His daughter Pratima Ray was working as a maid in the house of a district magistrate of Dhubri. When it was found that a “cup” was lost from his house, the magistrate relieved Pratima from work on suspicion of theft. He then complained to the police and since then Pratima and her father Harendranath Ray had to go through enormous everyday tortures as the Gauripur Police suspected Pratima of stealing the “cup” and often called them for questioning. For more than ten days the everyday torture of Assam police to the poor powerless family continued.

And on August 19, violating even the basic minimum dignity of a woman, Assam Police exercised its savagery on Pratima Ray with pride inside the Gauripur Police station in order to appease the Dhubri district magistrate- which although could not bring the lost “cup” back but it did succeed in the institutional murder of Pratima Ray’s father, a helpless, powerless Koch Rajbongshi old man.

This dreadful incident of barbaric brutality of Assam police to a Koch Rajbongshi woman and her father as usual was not able to get any attention from the mainland Assamese media and the Assamese civil society. But the almost unnoticed case received a little momentum when a few Koch Rajbongshi organisations and civil society groups approached Pratima Ray for support and they also initiated some protests for justice.

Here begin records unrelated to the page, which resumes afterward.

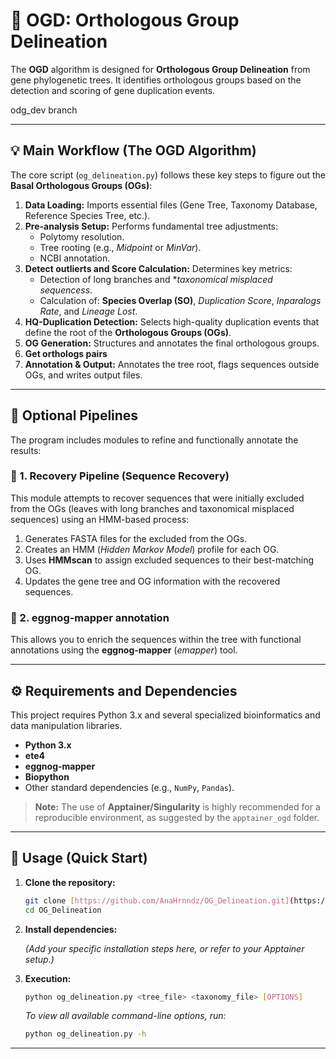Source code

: # 🧬 OGD: Orthologous Group Delineation 


The **OGD** algorithm is designed for **Orthologous Group Delineation** from gene phylogenetic trees. It identifies orthologous groups based on the detection and scoring of gene duplication events.

odg_dev branch

---

## 💡 Main Workflow (The OGD Algorithm)

The core script (`og_delineation.py`) follows these key steps to figure out the **Basal Orthologous Groups (OGs)**:

1.  **Data Loading:** Imports essential files (Gene Tree, Taxonomy Database, Reference Species Tree, etc.).
2.  **Pre-analysis Setup:** Performs fundamental tree adjustments:
    * Polytomy resolution.
    * Tree rooting (e.g., *Midpoint* or *MinVar*).
    * NCBI annotation.
3.  **Detect outlierts and Score Calculation:** Determines key metrics:
    * Detection of long branches and **taxonomical misplaced sequencess*.
    * Calculation of: **Species Overlap (SO)**, *Duplication Score*, *Inparalogs Rate*, and *Lineage Lost*.
4.  **HQ-Duplication Detection:** Selects high-quality duplication events that define the root of the **Orthologous Groups (OGs)**.
5.  **OG Generation:** Structures and annotates the final orthologous groups.
6.  **Get orthologs pairs**
6.  **Annotation & Output:** Annotates the tree root, flags sequences outside OGs, and writes output files.

---

## 🧩 Optional Pipelines

The program includes modules to refine and functionally annotate the results:

### 🔄 1. Recovery Pipeline (Sequence Recovery)

This module attempts to recover sequences that were initially excluded from the OGs (leaves with long branches and taxonomical misplaced sequences) using an HMM-based process:

1.  Generates FASTA files for the excluded from the OGs.
2.  Creates an HMM (*Hidden Markov Model*) profile for each OG.
3.  Uses **HMMscan** to assign excluded sequences to their best-matching OG.
4.  Updates the gene tree and OG information with the recovered sequences.

### 📝 2. eggnog-mapper annotation

This allows you to enrich the sequences within the tree with functional annotations using the **eggnog-mapper** (*emapper*) tool.

---

## ⚙️ Requirements and Dependencies

This project requires Python 3.x and several specialized bioinformatics and data manipulation libraries.

* **Python 3.x**
* **ete4** 
* **eggnog-mapper** 
* **Biopython**
* Other standard dependencies (e.g., `NumPy`, `Pandas`).

> **Note:** The use of **Apptainer/Singularity** is highly recommended for a reproducible environment, as suggested by the `apptainer_ogd` folder.

---

## 🚀 Usage (Quick Start)

1.  **Clone the repository:**

    ```bash
    git clone [https://github.com/AnaHrnndz/OG_Delineation.git](https://github.com/AnaHrnndz/OG_Delineation.git)
    cd OG_Delineation
    ```

2.  **Install dependencies:**

    *(Add your specific installation steps here, or refer to your Apptainer setup.)*

3.  **Execution:**

    ```bash
    python og_delineation.py <tree_file> <taxonomy_file> [OPTIONS]
    ```

    *To view all available command-line options, run:*
    ```bash
    python og_delineation.py -h
    ```

---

But, will Pratima Ray get justice? In fact, do the likes of Pratima Ray, a peripheral woman from a marginalized community ever get justice? And given the socio-economic and political situation of Koch Rajbongshis of Assam in general and of Koch Rajbongshi women in particular, it is rather imperative to ask – will the Koch Rajbongshis of Assam ever get justice? The question of justice for Pratima Ray is not therefore merely a question of juridical justice of an individual case alone. On the contrary, justice for Pratima Ray is a quagmire of lost dignity of the community she belongs and the identity she possesses.